SOLOPOS.COM - Edwin Soeryadjaya (Twitter uscibearmba).

Solopos.com, JAKARTA — Edwin Soeryadjaya kini tengah menjadi sorotan terkait pembelian sekitar 12,05 juta lembar saham SRTG pada, Rabu (30/11/2022) lalu. Berikut adalah profil dari Edwi Soeryadjaya, bos Astra yang meraih sukses lewat prinsip tabur tuai.

Edwi Soeryadjaya merupakan putra dari William Soeryadjaya, pendiri Astra International. Edwin bergabung dengan Astra pada 1978. Dia turut memelopori restrukturisasi keuangan Astra dan membawa perusahaan go public pada bulan Februari 1990. Astra pada saat itu merupakan perusahaan dengan initial public offering (IPO) terbesar di Indonesia.

Promosi Jalur Mudik Pantura Jawa Makin Adem Berkat Trembesi

Pada 1993, Edwin meninggalkan Astra. Pada 1998, ia kemudian mendirikan perusahaan investasinya sendiri Saratoga Investama Sedaya. Melansir dari Saratoga Investment, saat ini, melalui firma ekuitas swastanya Saratoga Capital, dia adalah pemegang saham besar di perusahaan tambang batubara Adaro Energy.

Dia juga memiliki saham di perusahaan menara seluler Tower Bersama Infrastructure dan membeli Mandala Airlines pada 2011 dengan rekannya Sandiaga Uno. Lantas, sebenarnya seperti apa sosok dan perjalanan karier dari Edwin Soeryadjaya? Berikut ulasannya seperti dilansir dari Bisnis.com.

Nama Edwin Soeryadjaya mungkin sudah tidak asing lagi di kalangan pebisnis. Sang ayah, William Soeryadjaya adalah pemilik Astra. Lahir pada 17 Juli 1949, dirinya juga dikenal dengan nama Tjia Han Pun.

Baca Juga: Libur Nataru, Maskapai Diminta Tambah Pesawat dan Tebar Promo Harga Tiket

Mewarisi jiwa bisnis sang ayah, Edwin pun menjalankan studi bisnisnya dan memperoleh gelar Bachelor of Business Administration dari USC (University of Southern California) pada 1974. Meski, kini dirinya telah sukses dengan mendirikan PT Saratoga Investama Sedaya bahkan dikenal sebagai top business leader, dirinya mengakui bahwa awalnya merupakan seorang anak yang manja.

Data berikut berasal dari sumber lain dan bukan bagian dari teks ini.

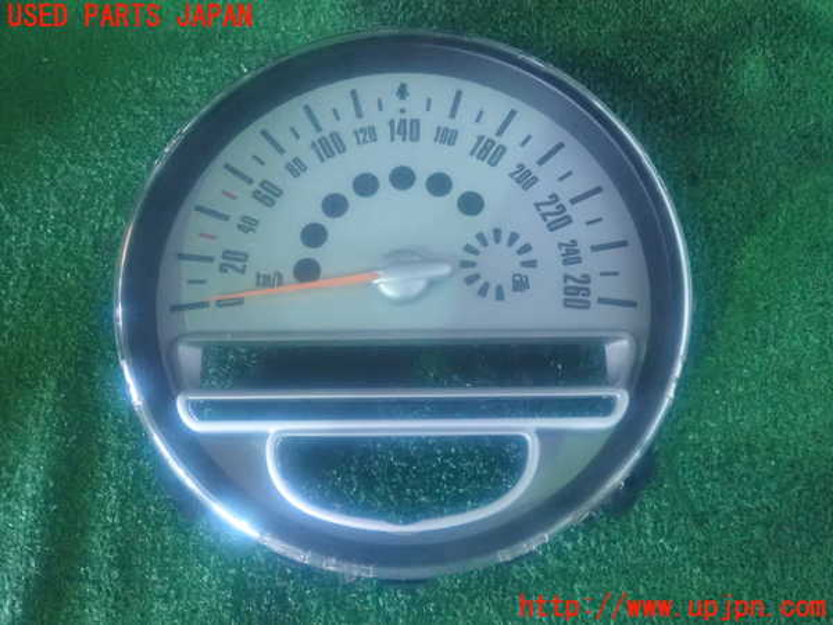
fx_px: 722
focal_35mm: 30
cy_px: 312
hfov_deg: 60.0
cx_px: 416
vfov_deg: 46.8
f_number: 2.3
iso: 1600
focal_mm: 5.5
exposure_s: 1/20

Terkesan dengan Sosok Sang Ayah

Adapun, soal kinerjanya yang cemerlang dalam membawa nama Astra sukses melantai di bursa saham dengan penawaran paling besar di Indonesia, Edwin mengatakan itu hasil kerja dari sang ayah. Bahkan, dirinya mengakui, saat itu Edwin merasa tidak menyatu dengan managemen Astra dan ingin mengembangkan perusahaan tersebut dengan cara lain.

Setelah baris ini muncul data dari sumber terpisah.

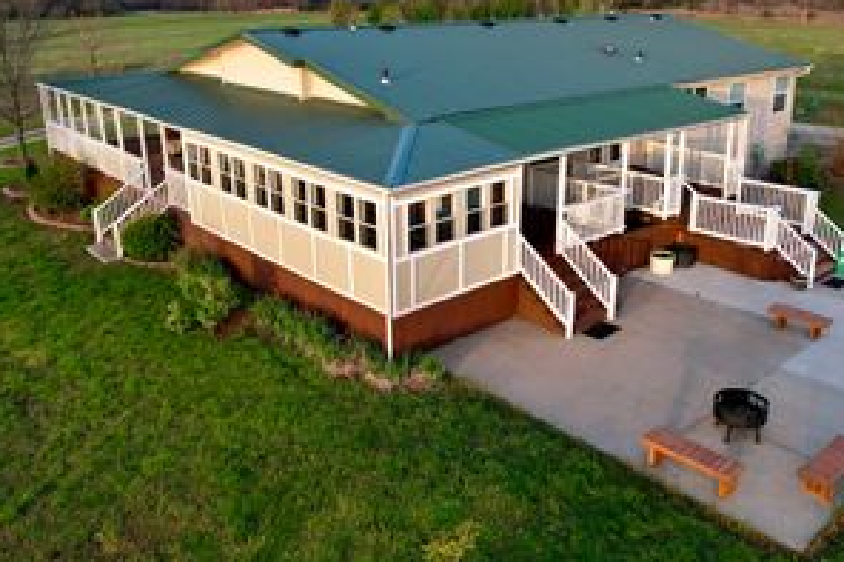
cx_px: 466
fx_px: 750
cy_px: 218
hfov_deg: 58.6
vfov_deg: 40.8
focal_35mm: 32
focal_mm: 8.38
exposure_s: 1/400
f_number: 2.8
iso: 110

“Jadi, ayah saya itu memang sejak awal telah menjalankan bisnis Astra secara profesional. Sehingga, perusahaan itu sudah bukan privat, tapi memang sudah publik. [Oleh] ayah saya itu sudah disiapkan semuanya. Tidak perlu diutak-atik, sehingga saya yang dulu punya sifat manja, semua serba tersedia ya jadi gampang untuk run company itu,” ungkapnya dilansir dari Unlocking Opportunities in The New Future pada Kamis (8/12/2022).

Astra sendiri pernah tumbang ketika harus melunasi utang Bank Summa yang terkena likuidasi pemerintah. Ketika itu, Bank Summa yang dipimpin oleh Edward Soeryadjaya mempunyai manajemen yang tidak sehat. Ketika mengalami krisis, William Soeryadjaya pun terpaksa terseret kasus dan harus menjual lebih dari 70 persen saham Astra. Namun, hal inilah yang membuat Edwin terkesan soal sosok sang ayah.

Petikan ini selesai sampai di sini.